### Work instructions
Reproduce every one of the rows below line for line, without changing any character.

### The data
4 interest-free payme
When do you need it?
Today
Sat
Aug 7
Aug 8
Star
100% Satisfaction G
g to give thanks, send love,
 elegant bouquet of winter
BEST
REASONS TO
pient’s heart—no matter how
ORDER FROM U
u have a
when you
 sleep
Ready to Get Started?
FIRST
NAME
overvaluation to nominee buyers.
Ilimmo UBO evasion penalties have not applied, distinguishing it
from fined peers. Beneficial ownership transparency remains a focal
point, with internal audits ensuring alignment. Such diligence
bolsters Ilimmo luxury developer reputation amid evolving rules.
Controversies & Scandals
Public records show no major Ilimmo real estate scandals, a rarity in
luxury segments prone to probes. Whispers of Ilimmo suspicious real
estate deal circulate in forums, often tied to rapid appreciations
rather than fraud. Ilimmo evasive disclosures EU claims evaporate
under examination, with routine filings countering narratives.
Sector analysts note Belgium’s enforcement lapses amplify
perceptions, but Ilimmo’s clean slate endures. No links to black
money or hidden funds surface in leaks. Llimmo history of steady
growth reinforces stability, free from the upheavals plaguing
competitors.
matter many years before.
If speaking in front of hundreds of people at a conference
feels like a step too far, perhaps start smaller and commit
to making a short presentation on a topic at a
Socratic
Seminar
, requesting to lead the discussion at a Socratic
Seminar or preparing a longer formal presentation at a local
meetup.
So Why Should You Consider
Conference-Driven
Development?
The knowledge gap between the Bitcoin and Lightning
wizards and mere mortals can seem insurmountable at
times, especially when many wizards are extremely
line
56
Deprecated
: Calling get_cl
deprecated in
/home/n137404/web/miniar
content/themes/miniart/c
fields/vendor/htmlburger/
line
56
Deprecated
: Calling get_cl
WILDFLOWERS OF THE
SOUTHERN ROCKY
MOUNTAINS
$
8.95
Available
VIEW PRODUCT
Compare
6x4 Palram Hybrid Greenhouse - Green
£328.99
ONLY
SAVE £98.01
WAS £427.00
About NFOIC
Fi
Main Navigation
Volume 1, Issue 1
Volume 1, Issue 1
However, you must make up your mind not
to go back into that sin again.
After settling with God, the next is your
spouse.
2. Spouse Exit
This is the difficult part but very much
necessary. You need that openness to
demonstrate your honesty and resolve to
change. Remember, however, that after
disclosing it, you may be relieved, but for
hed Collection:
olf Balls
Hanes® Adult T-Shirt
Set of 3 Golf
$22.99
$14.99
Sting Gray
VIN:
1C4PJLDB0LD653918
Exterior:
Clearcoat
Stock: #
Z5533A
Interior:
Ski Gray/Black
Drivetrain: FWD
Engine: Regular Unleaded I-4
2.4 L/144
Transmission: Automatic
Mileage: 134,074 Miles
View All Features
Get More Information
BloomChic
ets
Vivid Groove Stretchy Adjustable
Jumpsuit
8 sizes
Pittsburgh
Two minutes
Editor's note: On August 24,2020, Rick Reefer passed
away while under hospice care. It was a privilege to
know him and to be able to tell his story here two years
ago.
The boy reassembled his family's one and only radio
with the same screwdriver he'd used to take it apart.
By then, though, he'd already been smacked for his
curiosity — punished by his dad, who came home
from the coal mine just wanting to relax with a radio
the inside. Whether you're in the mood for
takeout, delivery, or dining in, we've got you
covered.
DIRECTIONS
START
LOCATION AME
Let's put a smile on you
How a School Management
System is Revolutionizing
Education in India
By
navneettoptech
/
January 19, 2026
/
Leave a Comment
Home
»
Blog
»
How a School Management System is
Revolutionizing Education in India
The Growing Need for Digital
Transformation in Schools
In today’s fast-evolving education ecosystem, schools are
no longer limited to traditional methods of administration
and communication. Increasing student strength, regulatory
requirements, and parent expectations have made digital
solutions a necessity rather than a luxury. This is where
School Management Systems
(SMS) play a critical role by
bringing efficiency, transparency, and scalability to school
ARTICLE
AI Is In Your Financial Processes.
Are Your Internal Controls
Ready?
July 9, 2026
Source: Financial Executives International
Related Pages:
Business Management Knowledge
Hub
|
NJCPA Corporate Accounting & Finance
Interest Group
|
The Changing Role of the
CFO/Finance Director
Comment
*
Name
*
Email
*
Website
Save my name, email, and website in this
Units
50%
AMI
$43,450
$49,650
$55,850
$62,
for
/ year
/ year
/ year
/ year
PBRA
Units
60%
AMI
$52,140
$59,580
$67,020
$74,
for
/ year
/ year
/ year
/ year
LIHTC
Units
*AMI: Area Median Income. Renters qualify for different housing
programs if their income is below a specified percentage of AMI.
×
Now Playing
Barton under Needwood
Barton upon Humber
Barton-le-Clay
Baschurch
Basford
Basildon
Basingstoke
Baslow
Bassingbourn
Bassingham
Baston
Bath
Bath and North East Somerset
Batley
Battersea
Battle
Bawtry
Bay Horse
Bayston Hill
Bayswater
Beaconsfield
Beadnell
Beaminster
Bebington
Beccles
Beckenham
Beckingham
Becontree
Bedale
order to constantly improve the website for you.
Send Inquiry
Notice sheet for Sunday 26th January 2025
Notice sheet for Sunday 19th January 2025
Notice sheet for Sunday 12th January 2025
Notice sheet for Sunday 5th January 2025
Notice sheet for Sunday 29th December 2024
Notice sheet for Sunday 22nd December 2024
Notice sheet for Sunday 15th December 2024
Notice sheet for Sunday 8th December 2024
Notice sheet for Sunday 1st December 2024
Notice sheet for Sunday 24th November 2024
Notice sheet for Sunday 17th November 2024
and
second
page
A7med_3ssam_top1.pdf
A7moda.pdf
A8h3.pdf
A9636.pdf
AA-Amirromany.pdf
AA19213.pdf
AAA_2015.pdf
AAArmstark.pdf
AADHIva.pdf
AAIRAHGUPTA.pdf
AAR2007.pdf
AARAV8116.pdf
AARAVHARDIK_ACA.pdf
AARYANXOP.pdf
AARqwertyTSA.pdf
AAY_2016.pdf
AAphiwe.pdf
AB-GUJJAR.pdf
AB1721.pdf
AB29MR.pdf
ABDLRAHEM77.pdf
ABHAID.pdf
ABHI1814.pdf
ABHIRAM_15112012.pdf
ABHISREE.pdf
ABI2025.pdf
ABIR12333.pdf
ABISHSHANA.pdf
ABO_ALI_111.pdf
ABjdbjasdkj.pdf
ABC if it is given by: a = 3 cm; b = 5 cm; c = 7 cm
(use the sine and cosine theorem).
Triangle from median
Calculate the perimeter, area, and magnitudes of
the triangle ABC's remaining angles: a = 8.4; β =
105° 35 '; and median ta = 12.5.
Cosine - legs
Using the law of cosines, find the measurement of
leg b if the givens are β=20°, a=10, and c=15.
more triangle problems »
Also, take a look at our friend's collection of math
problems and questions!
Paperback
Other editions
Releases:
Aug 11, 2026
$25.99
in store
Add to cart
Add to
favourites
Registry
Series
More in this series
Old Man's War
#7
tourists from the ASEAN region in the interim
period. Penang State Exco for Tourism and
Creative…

### Task response
4 interest-free payme
When do you need it?
Today
Sat
Aug 7
Aug 8
Star
100% Satisfaction G
g to give thanks, send love,
 elegant bouquet of winter
BEST
REASONS TO
pient’s heart—no matter how
ORDER FROM U
u have a
when you
 sleep
Ready to Get Started?
FIRST
NAME
overvaluation to nominee buyers.
Ilimmo UBO evasion penalties have not applied, distinguishing it
from fined peers. Beneficial ownership transparency remains a focal
point, with internal audits ensuring alignment. Such diligence
bolsters Ilimmo luxury developer reputation amid evolving rules.
Controversies & Scandals
Public records show no major Ilimmo real estate scandals, a rarity in
luxury segments prone to probes. Whispers of Ilimmo suspicious real
estate deal circulate in forums, often tied to rapid appreciations
rather than fraud. Ilimmo evasive disclosures EU claims evaporate
under examination, with routine filings countering narratives.
Sector analysts note Belgium’s enforcement lapses amplify
perceptions, but Ilimmo’s clean slate endures. No links to black
money or hidden funds surface in leaks. Llimmo history of steady
growth reinforces stability, free from the upheavals plaguing
competitors.
matter many years before.
If speaking in front of hundreds of people at a conference
feels like a step too far, perhaps start smaller and commit
to making a short presentation on a topic at a
Socratic
Seminar
, requesting to lead the discussion at a Socratic
Seminar or preparing a longer formal presentation at a local
meetup.
So Why Should You Consider
Conference-Driven
Development?
The knowledge gap between the Bitcoin and Lightning
wizards and mere mortals can seem insurmountable at
times, especially when many wizards are extremely
line
56
Deprecated
: Calling get_cl
deprecated in
/home/n137404/web/miniar
content/themes/miniart/c
fields/vendor/htmlburger/
line
56
Deprecated
: Calling get_cl
WILDFLOWERS OF THE
SOUTHERN ROCKY
MOUNTAINS
$
8.95
Available
VIEW PRODUCT
Compare
6x4 Palram Hybrid Greenhouse - Green
£328.99
ONLY
SAVE £98.01
WAS £427.00
About NFOIC
Fi
Main Navigation
Volume 1, Issue 1
Volume 1, Issue 1
However, you must make up your mind not
to go back into that sin again.
After settling with God, the next is your
spouse.
2. Spouse Exit
This is the difficult part but very much
necessary. You need that openness to
demonstrate your honesty and resolve to
change. Remember, however, that after
disclosing it, you may be relieved, but for
hed Collection:
olf Balls
Hanes® Adult T-Shirt
Set of 3 Golf
$22.99
$14.99
Sting Gray
VIN:
1C4PJLDB0LD653918
Exterior:
Clearcoat
Stock: #
Z5533A
Interior:
Ski Gray/Black
Drivetrain: FWD
Engine: Regular Unleaded I-4
2.4 L/144
Transmission: Automatic
Mileage: 134,074 Miles
View All Features
Get More Information
BloomChic
ets
Vivid Groove Stretchy Adjustable
Jumpsuit
8 sizes
Pittsburgh
Two minutes
Editor's note: On August 24,2020, Rick Reefer passed
away while under hospice care. It was a privilege to
know him and to be able to tell his story here two years
ago.
The boy reassembled his family's one and only radio
with the same screwdriver he'd used to take it apart.
By then, though, he'd already been smacked for his
curiosity — punished by his dad, who came home
from the coal mine just wanting to relax with a radio
the inside. Whether you're in the mood for
takeout, delivery, or dining in, we've got you
covered.
DIRECTIONS
START
LOCATION AME
Let's put a smile on you
How a School Management
System is Revolutionizing
Education in India
By
navneettoptech
/
January 19, 2026
/
Leave a Comment
Home
»
Blog
»
How a School Management System is
Revolutionizing Education in India
The Growing Need for Digital
Transformation in Schools
In today’s fast-evolving education ecosystem, schools are
no longer limited to traditional methods of administration
and communication. Increasing student strength, regulatory
requirements, and parent expectations have made digital
solutions a necessity rather than a luxury. This is where
School Management Systems
(SMS) play a critical role by
bringing efficiency, transparency, and scalability to school
ARTICLE
AI Is In Your Financial Processes.
Are Your Internal Controls
Ready?
July 9, 2026
Source: Financial Executives International
Related Pages:
Business Management Knowledge
Hub
|
NJCPA Corporate Accounting & Finance
Interest Group
|
The Changing Role of the
CFO/Finance Director
Comment
*
Name
*
Email
*
Website
Save my name, email, and website in this
Units
50%
AMI
$43,450
$49,650
$55,850
$62,
for
/ year
/ year
/ year
/ year
PBRA
Units
60%
AMI
$52,140
$59,580
$67,020
$74,
for
/ year
/ year
/ year
/ year
LIHTC
Units
*AMI: Area Median Income. Renters qualify for different housing
programs if their income is below a specified percentage of AMI.
×
Now Playing
Barton under Needwood
Barton upon Humber
Barton-le-Clay
Baschurch
Basford
Basildon
Basingstoke
Baslow
Bassingbourn
Bassingham
Baston
Bath
Bath and North East Somerset
Batley
Battersea
Battle
Bawtry
Bay Horse
Bayston Hill
Bayswater
Beaconsfield
Beadnell
Beaminster
Bebington
Beccles
Beckenham
Beckingham
Becontree
Bedale
order to constantly improve the website for you.
Send Inquiry
Notice sheet for Sunday 26th January 2025
Notice sheet for Sunday 19th January 2025
Notice sheet for Sunday 12th January 2025
Notice sheet for Sunday 5th January 2025
Notice sheet for Sunday 29th December 2024
Notice sheet for Sunday 22nd December 2024
Notice sheet for Sunday 15th December 2024
Notice sheet for Sunday 8th December 2024
Notice sheet for Sunday 1st December 2024
Notice sheet for Sunday 24th November 2024
Notice sheet for Sunday 17th November 2024
and
second
page
A7med_3ssam_top1.pdf
A7moda.pdf
A8h3.pdf
A9636.pdf
AA-Amirromany.pdf
AA19213.pdf
AAA_2015.pdf
AAArmstark.pdf
AADHIva.pdf
AAIRAHGUPTA.pdf
AAR2007.pdf
AARAV8116.pdf
AARAVHARDIK_ACA.pdf
AARYANXOP.pdf
AARqwertyTSA.pdf
AAY_2016.pdf
AAphiwe.pdf
AB-GUJJAR.pdf
AB1721.pdf
AB29MR.pdf
ABDLRAHEM77.pdf
ABHAID.pdf
ABHI1814.pdf
ABHIRAM_15112012.pdf
ABHISREE.pdf
ABI2025.pdf
ABIR12333.pdf
ABISHSHANA.pdf
ABO_ALI_111.pdf
ABjdbjasdkj.pdf
ABC if it is given by: a = 3 cm; b = 5 cm; c = 7 cm
(use the sine and cosine theorem).
Triangle from median
Calculate the perimeter, area, and magnitudes of
the triangle ABC's remaining angles: a = 8.4; β =
105° 35 '; and median ta = 12.5.
Cosine - legs
Using the law of cosines, find the measurement of
leg b if the givens are β=20°, a=10, and c=15.
more triangle problems »
Also, take a look at our friend's collection of math
problems and questions!
Paperback
Other editions
Releases:
Aug 11, 2026
$25.99
in store
Add to cart
Add to
favourites
Registry
Series
More in this series
Old Man's War
#7
tourists from the ASEAN region in the interim
period. Penang State Exco for Tourism and
Creative…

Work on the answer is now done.